§ **EXCERPTED TEXT**:

╭──

Oh give thanks to the LORD, for he is good, for his steadfast love endures forever! Let the redeemed of the LORD say so, whom he has redeemed from trouble and gathered in from the lands, from the east and from the west, from the north and from the south. – Psalm 107:1-31
The Thanksgiving season started all the way back in October here on the American continent. In Canada, they celebrate Thanksgiving on the second Monday of October (which the United States celebrates as Columbus Day), while in the USA it is celebrated the last Thursday of November. It is a season of remembrance in certain Christian traditions, including the Anglican and Lutheran believers, with All Hallows Eve on October 31st and All Saints Day on November 1st also being celebrated during this period. It is a wonderful season which culminates in the celebration of the Incarnation of the Son of God and His Birth on December 25th.

╰──

§ **JOB 1**:
In the records, reproduce the lines from the one containing "git status 顯示目前該位置之狀態" up to and including the one containing "git status (確認檔案是否有變更)->".
The passage above and the records that come next are unrelated materials.

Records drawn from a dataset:
╭──

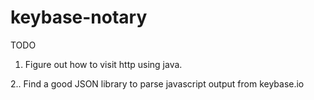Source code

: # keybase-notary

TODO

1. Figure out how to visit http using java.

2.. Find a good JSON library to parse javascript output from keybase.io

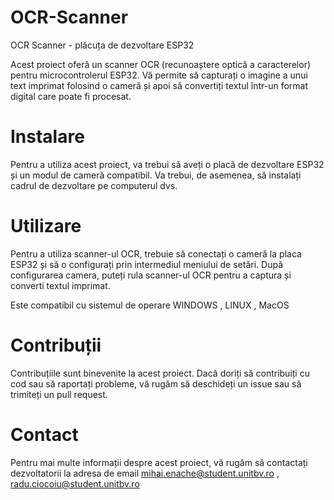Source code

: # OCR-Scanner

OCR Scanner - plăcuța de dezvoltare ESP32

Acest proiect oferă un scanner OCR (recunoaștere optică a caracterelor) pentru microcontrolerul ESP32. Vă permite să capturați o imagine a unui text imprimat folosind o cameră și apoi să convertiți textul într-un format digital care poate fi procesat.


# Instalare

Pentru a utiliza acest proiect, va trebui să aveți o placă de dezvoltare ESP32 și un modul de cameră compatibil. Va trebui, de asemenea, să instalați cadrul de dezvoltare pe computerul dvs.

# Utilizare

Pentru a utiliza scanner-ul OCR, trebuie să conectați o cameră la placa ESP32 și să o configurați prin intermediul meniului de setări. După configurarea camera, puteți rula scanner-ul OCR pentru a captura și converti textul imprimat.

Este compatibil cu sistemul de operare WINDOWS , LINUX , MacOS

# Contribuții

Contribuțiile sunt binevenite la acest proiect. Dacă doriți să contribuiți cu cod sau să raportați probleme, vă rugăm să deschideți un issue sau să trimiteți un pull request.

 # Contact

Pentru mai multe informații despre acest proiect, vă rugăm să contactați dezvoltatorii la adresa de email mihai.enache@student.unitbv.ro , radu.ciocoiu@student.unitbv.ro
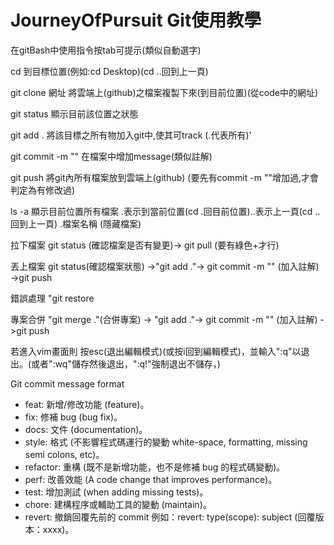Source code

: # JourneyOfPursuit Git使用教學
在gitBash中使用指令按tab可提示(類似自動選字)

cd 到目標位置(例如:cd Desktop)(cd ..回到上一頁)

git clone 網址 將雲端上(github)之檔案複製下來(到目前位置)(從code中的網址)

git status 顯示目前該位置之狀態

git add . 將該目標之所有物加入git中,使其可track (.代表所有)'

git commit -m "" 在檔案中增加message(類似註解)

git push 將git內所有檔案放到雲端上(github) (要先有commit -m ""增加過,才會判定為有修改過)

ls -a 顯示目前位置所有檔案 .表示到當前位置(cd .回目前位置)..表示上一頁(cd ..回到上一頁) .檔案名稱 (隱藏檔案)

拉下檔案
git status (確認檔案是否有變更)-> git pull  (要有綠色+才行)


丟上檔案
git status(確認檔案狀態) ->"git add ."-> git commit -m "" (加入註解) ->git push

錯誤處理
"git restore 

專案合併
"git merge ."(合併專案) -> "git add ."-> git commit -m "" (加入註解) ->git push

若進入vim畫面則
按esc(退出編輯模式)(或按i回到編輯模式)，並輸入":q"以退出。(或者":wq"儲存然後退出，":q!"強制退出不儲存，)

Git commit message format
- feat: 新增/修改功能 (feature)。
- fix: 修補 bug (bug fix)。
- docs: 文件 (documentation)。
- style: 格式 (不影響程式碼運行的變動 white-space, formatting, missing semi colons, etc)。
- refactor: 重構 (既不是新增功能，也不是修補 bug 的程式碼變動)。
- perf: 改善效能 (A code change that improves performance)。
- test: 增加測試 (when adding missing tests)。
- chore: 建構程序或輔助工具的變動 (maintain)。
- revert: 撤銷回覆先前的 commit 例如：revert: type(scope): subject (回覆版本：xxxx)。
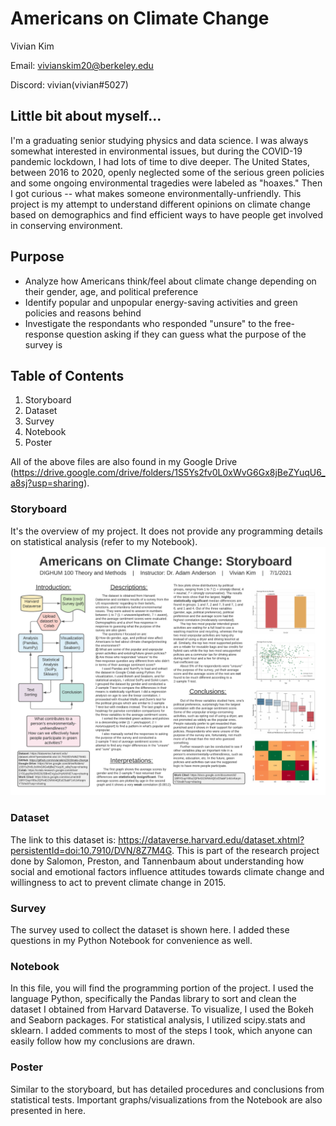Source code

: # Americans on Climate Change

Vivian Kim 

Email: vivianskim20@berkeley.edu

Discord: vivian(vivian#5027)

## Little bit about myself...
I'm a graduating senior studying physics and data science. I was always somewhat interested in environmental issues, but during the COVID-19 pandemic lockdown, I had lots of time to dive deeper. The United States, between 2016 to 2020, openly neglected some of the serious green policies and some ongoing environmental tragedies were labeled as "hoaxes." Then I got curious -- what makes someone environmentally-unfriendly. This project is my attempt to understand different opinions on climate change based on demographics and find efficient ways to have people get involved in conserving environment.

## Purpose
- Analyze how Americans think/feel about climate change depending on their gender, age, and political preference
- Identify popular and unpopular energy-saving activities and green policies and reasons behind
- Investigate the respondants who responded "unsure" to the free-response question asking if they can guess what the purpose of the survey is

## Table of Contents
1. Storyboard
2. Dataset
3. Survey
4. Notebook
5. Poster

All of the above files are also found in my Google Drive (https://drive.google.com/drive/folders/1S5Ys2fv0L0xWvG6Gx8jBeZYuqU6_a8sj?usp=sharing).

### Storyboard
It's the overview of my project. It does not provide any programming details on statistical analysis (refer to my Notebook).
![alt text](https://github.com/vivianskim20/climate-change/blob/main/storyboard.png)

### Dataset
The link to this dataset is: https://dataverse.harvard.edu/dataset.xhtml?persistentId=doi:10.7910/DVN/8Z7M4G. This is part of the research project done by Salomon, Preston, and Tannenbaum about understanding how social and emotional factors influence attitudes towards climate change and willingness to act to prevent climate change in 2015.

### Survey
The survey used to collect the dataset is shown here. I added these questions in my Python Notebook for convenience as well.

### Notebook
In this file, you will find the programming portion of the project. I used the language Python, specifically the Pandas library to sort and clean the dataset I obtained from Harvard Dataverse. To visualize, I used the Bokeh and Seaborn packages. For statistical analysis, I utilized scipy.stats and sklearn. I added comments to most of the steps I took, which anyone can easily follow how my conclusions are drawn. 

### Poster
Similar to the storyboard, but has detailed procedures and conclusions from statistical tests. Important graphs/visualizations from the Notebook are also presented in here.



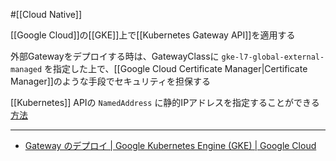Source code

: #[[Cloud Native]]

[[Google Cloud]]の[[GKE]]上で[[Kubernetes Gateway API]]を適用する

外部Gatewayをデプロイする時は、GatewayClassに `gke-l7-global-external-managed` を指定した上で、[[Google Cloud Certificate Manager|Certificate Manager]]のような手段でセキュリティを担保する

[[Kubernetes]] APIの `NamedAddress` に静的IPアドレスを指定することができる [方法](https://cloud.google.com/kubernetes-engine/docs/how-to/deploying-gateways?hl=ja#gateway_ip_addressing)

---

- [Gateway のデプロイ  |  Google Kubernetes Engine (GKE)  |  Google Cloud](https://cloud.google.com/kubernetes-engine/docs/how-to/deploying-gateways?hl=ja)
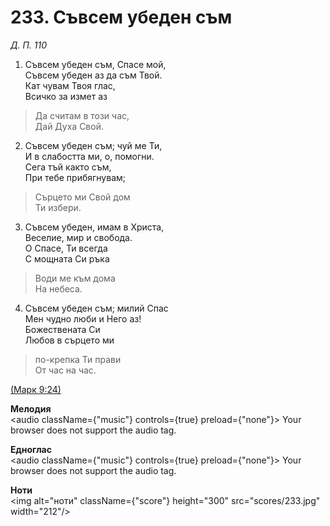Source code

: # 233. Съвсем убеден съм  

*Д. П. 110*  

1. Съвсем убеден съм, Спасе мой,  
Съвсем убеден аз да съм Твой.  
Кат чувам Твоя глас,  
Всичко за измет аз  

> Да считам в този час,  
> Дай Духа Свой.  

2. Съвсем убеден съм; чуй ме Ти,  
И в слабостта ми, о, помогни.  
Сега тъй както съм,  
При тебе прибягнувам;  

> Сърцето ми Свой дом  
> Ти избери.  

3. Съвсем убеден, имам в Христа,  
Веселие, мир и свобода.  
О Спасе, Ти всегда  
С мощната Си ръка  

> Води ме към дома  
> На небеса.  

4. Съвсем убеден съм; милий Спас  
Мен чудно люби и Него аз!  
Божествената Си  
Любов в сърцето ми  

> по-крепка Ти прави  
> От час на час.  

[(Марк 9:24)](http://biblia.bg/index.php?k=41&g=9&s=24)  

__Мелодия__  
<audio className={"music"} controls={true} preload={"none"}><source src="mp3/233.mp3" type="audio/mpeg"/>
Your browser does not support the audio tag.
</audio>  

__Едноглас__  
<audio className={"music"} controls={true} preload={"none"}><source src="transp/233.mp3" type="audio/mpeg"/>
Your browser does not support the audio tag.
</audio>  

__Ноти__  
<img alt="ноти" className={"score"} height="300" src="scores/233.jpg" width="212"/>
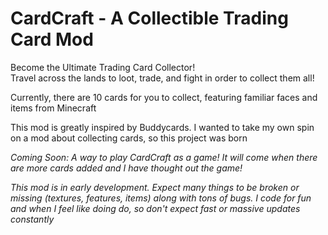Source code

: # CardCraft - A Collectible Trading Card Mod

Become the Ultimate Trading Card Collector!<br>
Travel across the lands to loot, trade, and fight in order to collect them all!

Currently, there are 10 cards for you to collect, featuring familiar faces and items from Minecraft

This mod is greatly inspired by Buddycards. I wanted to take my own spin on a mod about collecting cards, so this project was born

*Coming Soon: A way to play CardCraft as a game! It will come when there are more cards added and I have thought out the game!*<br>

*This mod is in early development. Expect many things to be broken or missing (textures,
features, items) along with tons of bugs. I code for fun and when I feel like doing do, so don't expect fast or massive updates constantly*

╰──

§ **JOB 2**:
According to the Thanksgiving passage, on what day is Thanksgiving celebrated in Canada?

§ **ANSWER BOX 1**:
git status 顯示目前該位置之狀態

git add . 將該目標之所有物加入git中,使其可track (.代表所有)'

git commit -m "" 在檔案中增加message(類似註解)

git push 將git內所有檔案放到雲端上(github) (要先有commit -m ""增加過,才會判定為有修改過)

ls -a 顯示目前位置所有檔案 .表示到當前位置(cd .回目前位置)..表示上一頁(cd ..回到上一頁) .檔案名稱 (隱藏檔案)

拉下檔案
git status (確認檔案是否有變更)-> git pull  (要有綠色+才行)

§ **ANSWER BOX 2**:
On the second Monday of October.